The stereotype of the over-paid footballer driving fast cars and living the high life with a girl band singer on their arm during and after their playing career is well and truly broken with the slightly poignant tale about Neil Shipperley.
Shipperley made an increasingly, ahem, big impression with the nine clubs in his 14-year, 119-goal career which started at Chelsea and included two spells at Palace.
While still involved with football, after taking over as manager at non-league Walton Casuals in June, the former England under-21 international is now spending much of his time astride a moped riding around the streets of London doing “The Knowledge” in his quest to become a licensed black taxi driver.
“It’s very hard but it’s just something you’ve got to crack on with because it takes a lot of time. As long as you’re aware of that then there’s no rush,” Shipperley said in an online interview this week.
“This is the only job I can think of where you actually know everything before you start. You literally do know everything. You see other drivers with sat-navs but there’s no way of cheating this.
“You’ve got to do it, it’s hard graft but it’s up to you what you do after that. If you’ve got a punter who wants to go 15 miles towards the M1 then you put your sat-nav on because the knowledge is only within a six-mile radius of Charing Cross.”

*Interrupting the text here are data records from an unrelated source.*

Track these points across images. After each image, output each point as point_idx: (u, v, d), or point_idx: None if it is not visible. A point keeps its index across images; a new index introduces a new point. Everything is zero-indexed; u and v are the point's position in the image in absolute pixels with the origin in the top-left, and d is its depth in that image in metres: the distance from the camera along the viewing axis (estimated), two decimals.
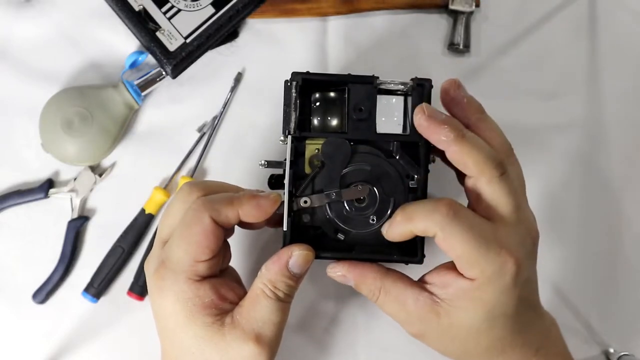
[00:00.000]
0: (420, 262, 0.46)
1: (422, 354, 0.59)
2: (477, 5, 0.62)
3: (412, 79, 0.46)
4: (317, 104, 0.48)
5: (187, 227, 0.44)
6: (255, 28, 0.63)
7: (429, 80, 0.46)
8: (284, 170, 0.46)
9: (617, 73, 0.64)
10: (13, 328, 0.59)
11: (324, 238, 0.46)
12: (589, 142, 0.63)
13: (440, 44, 0.63)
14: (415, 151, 0.46)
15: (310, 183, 0.46)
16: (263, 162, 0.48)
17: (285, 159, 0.46)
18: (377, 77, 0.46)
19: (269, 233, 0.59)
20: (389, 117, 0.47)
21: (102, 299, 0.59)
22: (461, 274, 0.43)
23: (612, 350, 0.60)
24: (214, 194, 0.46)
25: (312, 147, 0.46)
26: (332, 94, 0.48)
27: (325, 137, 0.46)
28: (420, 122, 0.43)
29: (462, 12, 0.62)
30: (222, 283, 0.46)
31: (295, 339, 0.58)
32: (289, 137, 0.46)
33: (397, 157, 0.46)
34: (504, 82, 0.63)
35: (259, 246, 0.59)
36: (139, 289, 0.58)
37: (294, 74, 0.46)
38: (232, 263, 0.50)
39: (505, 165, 0.44)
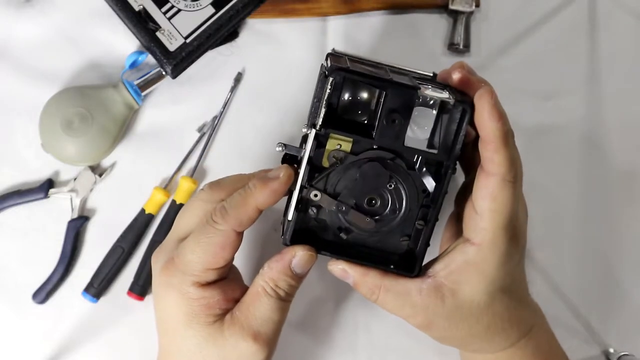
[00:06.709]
0: (417, 277, 0.46)
1: (422, 354, 0.59)
2: (477, 5, 0.62)
3: (453, 96, 0.43)
4: (347, 97, 0.45)
5: (205, 236, 0.44)
6: (255, 28, 0.62)
7: (470, 99, 0.43)
8: (300, 159, 0.44)
9: (617, 73, 0.64)
10: (13, 328, 0.58)
11: (325, 234, 0.46)
12: (589, 142, 0.63)
13: (440, 44, 0.63)
14: (438, 168, 0.45)
15: (325, 177, 0.45)
16: (280, 145, 0.45)
17: (304, 150, 0.44)
18: (419, 88, 0.43)
19: (267, 232, 0.59)
20: (419, 129, 0.45)
21: (102, 299, 0.59)
22: (466, 244, 0.44)
23: (612, 350, 0.60)
24: (234, 192, 0.45)
25: (334, 142, 0.44)
26: (365, 95, 0.45)
27: (350, 138, 0.44)
28: (485, 105, 0.42)
29: (462, 12, 0.62)
30: (228, 284, 0.46)
31: (295, 338, 0.58)
32: (313, 131, 0.43)
33: (418, 171, 0.45)
34: (504, 82, 0.63)
35: (257, 245, 0.59)
36: (139, 289, 0.58)
37: (333, 69, 0.42)
38: None
39: (519, 176, 0.44)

Shipperley, who was never an ultra-trim sort of striker – he once featured in a Daily Mirror feature of “10 Fat Footballers”, “has ballooned in size since retiring”, according to the report. The mind boggles…
“I can tell you it’s quite a sight. I’m lucky there’s a helmet on there, so everyone doesn’t know who I am.
“I’ve been called a walrus, a panda and no doubt there have been a few other words I haven’t heard as well.
“I was always a frustrated man who wanted to get to this size. I had to work so hard that as soon as I retired it was full on – it was party time.”